The cost of electricity is multi-faceted. Whether you’re the driver, finance, line, or fleet manager, unpicking all of this to ensure accurate reimbursement could be extremely complex and time consuming.
One way to reimburse drivers is by using the Advisory Electricity Rate (AER). It’s a simple, single pence per mile figure, just like the Advisory Fuel Rate (AFR) for business travel using petrol and diesel cars, enabling drivers to reclaim for all business mileage driven in an EV. Currently it is set by HMRC at 8p per mile, but a new rate may be announced from March 2023.
While the AFR may work fine for petrol and diesel because the variances in pricing are much smaller, you need to decide if a single figure can accurately recompense a set of payments for your fleet drivers that might vary in cost by more than double and also whether you, and your employees, will be happy with this.
Typically, we use a figure of 3 miles for every kWh as the general measure of EV efficiency to compare against traditional fuelling.
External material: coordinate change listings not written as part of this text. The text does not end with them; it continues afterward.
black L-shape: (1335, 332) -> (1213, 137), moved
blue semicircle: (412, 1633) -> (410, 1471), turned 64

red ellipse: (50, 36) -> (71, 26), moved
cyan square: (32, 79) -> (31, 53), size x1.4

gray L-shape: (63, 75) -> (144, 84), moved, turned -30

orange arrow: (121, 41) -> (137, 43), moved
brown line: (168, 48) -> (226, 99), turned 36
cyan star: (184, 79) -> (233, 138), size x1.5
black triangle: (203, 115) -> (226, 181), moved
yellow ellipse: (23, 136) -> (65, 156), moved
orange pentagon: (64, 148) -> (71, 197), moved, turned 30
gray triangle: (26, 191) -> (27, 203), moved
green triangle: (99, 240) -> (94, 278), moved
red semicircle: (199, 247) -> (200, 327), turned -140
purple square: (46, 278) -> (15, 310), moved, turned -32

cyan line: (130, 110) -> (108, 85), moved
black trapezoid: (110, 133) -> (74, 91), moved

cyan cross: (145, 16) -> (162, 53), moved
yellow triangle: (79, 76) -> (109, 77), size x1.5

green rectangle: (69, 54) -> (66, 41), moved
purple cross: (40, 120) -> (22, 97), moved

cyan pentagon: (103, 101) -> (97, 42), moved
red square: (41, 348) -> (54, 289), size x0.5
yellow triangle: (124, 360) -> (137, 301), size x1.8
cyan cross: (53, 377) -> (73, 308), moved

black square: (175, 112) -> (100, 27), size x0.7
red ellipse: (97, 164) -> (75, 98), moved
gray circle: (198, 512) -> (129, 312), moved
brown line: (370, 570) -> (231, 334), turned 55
But even then, at the home energy price quoted earlier, this represents a cost to the driver of more than 11 p/mile, an increase on the 8 p/mile AER – and effectively penalising the driver 3 p per mile for operating an electric vehicle. It might not sound like much, but over 20,000 miles a year, that driver is £600 out of pocket.
At some point, on some chargers and with more efficient drivers or vehicles, the 8 p/mile AER figure will be perfectly accurate. But as we’ve seen, the likelihood of either the employer or employee being out of pocket are high because of the extreme variance in costs.
Whether you have grey fleet, salary sacrifice or company car and van drivers using electric vehicles, reimbursing them accurately for the electricity they’ve used is likely to benefit both you and them.
For a start, you’ll quickly build a picture of the true cost of operating the EVs on your fleet. While the AER will give you a rough idea of your EV spend, it won’t really tell you how those EVs are being used, or where and when they are being charged.
In one scenario, you might be paying out more than you need to, but in another you could have disgruntled employees who resent using an EV for business because they are personally subsidising the cost of operation.
Allstar Homecharge, powered by Mina, takes the hassle out of reimbursing drivers by accurately monitoring each charge that occurs at home and making payments directly to the driver’s energy supplier, for the actual cost of the energy used.
For employees in company vehicles this means there are no arguments or confusion, and they know the exact cost is covered every time, increasing employee satisfaction with no out-of-pocket expenses, administration or ‘bill shock’.
Homecharge even works for grey fleet and salary sacrifice EVs too. The employee just needs to keep a track of their business and private mileage, and pay back the private proportion, often via salary deduction. Tools such as Allstar’s Business Mileage Monitor can help simplify this process and drivers can also see their home charging history and payments made through the Allstar Homecharge portal.
As the consumption will be measured accurately by kWh, there will be complete clarity: for example, if a 60kWh charge cost £16.80 and there are 200 miles driven, of which 120 were business, the driver would be reimbursed £10.08 for the business mileage, credited against their energy bill.
While using the single AER figure might seem a simple solution at first, as we’ve seen it can create a lot more problems down the line. It’s a blunt instrument used to solve a complex issue.
But the irony is that while electricity tariffs can seem complicated, technology can actually provide a simple solution, in the form of Allstar Homecharge, and the Allstar One Electric card. Digital innovation makes accurate reimbursement for electric vehicles a reality.